I bought two books that will be added to my Read India, TBR pile. The first is Helium by Jaspreet Singh. His earlier novel, Chef, is near the top of my TBR pile and I will be reading it soon(ish). Helium is set in India in the mid-1980’s as the fallout of the Emergency period and the assassination of Prime Minister Indira Gandhi continues.
The other book I bought was The City of Devi by Manil Suri. I know, I promised myself that I would avoid buying the lesser novels of otherwise acclaimed writers but my will was weak after my exam. I am probably more interested in reading Suri’s first novel, The Death of Vishnu, which was a Booker Prize longlister but this novel does sound interesting and has a positive comment from Kiran Desai. It also makes one of the few Indian novels I have that is not set in the past but is relatively contemporary.
Last month I wrote about the joy of browsing and discovering a writer or book you were previously ignorant of. Well it happened again when I came across Mary Renault.
How have I not heard of her before? I bought The Last of the Wine which I believe is the first of her historical novels to be published. I found myself very tempted to go and buy some more, especially since the new editions of her Alexandrian series come with an introduction by one of my favourite historians – Tom Holland. But I have made a promise to myself for restraint.
Instead, I have added The Last of the Wine to my ‘cheat pile’, if you will. My cheat pile is basically a list of books that I will permit to leap ahead in my TBR list. In the past, they were usually books where a film adaptation was in the works. I’m not too fussed about that anymore. Now they are usually short novels that I am enthused about and can squeeze in if I find myself getting ahead in my reading goals. So, I’ve decided to put The Last of the Wine on my cheat list and to read it soon before deciding to buy any more Mary Renault. And you can all hold me to this!
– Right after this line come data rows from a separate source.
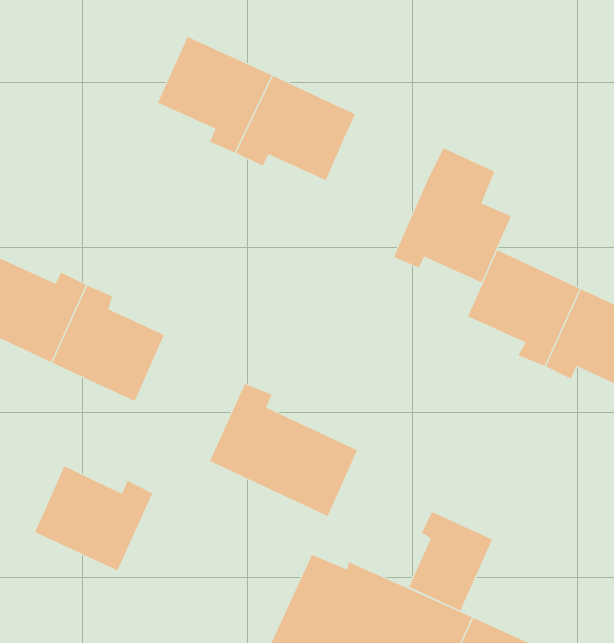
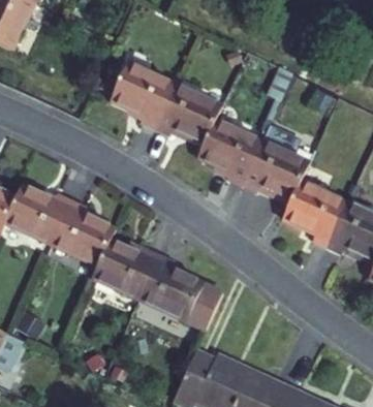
building: none -> [197,118,261,184]
building: [34,465,153,571] -> [93,239,159,298]
building: [408,511,493,612] -> none

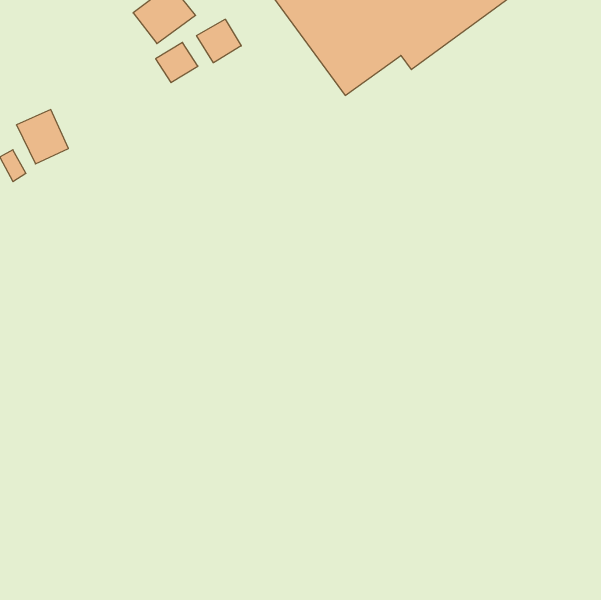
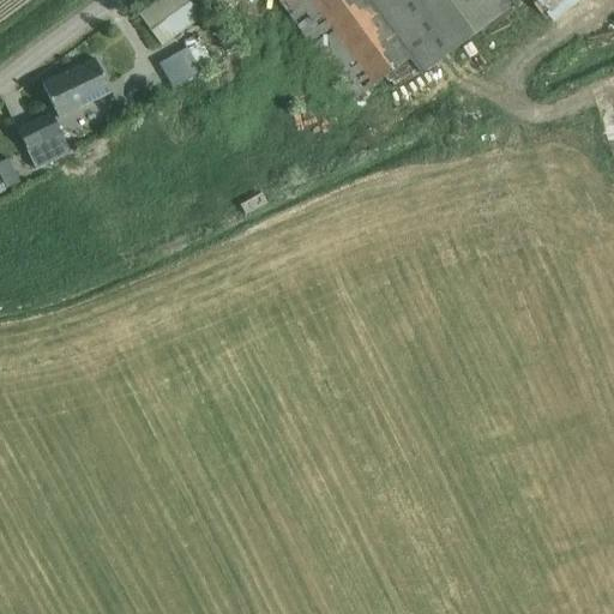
building: [197,19,241,63] -> none
building: none -> [43,59,109,114]

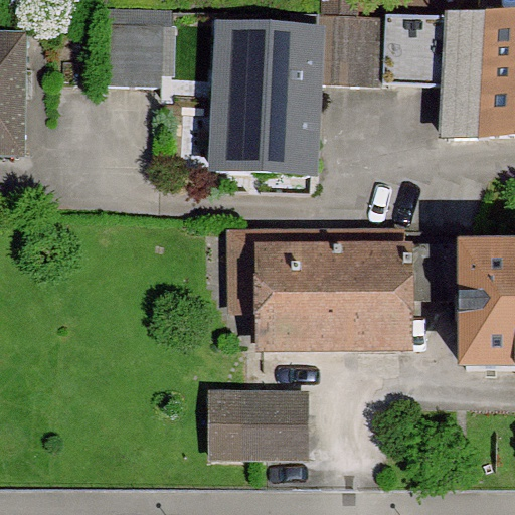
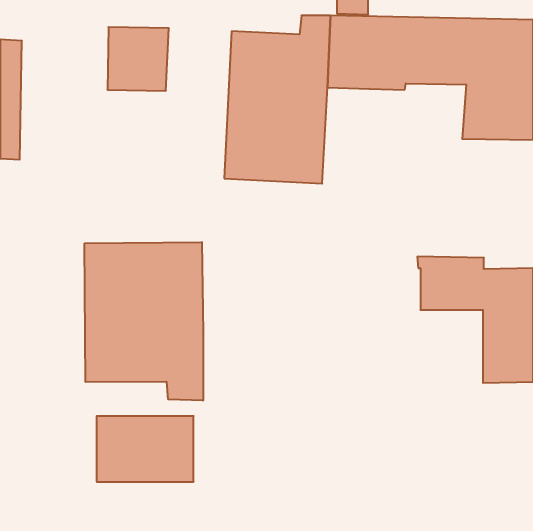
building: [231,233,406,346] -> none
building: none -> [85,242,203,401]
building: [212,395,306,459] -> [97,416,194,482]

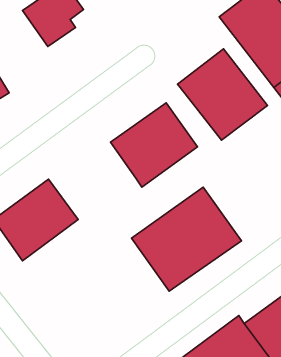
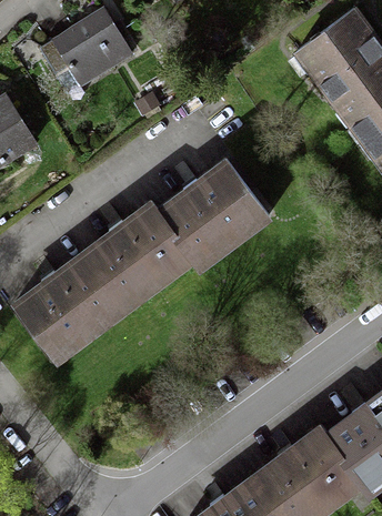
building: [178,49,267,140] -> none
building: none -> [84,203,192,305]
building: [132,187,242,291] -> none

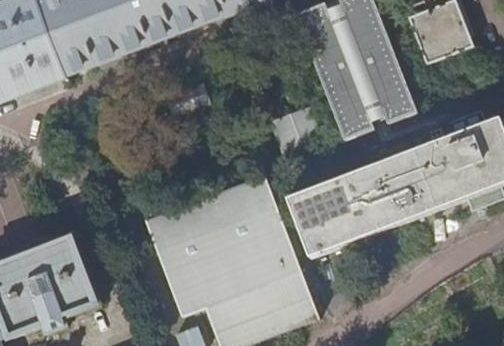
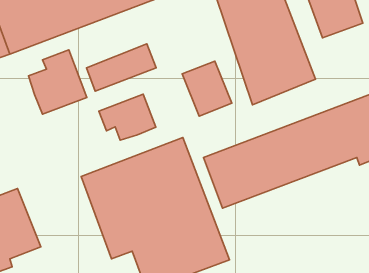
building: none -> [29,50,87,114]
building: none -> [99,94,156,140]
Last year, when I was feeling like I needed some light reading, I targeted Robert Harris and bought a second-hand copy of The Ghost and a cheap copy of Fatherland and put both on my cheat pile with the plan of building up to the books I wanted to read the most – his Cicero series. But I was unimpressed by The Ghost, which took the wind out of my sails. Fatherland remains on my cheat pile and depending on how that goes, I’ll decide on whether I still want to read his Cicero series. I hope the same won’t happen with Mary Renault but you may understand my caution.
Speaking of my cheat list, I am reading a book from it right now! I am a bit ahead of schedule in reading my 2017 list so I decided to squeeze in Staying On by Paul Scott which I only bought recently. I’m not going to say much about it yet, except that I am thoroughly enjoying it.
Meanwhile, I am still ploughing through The Shahnameh; making steady progress but it can be hard-going.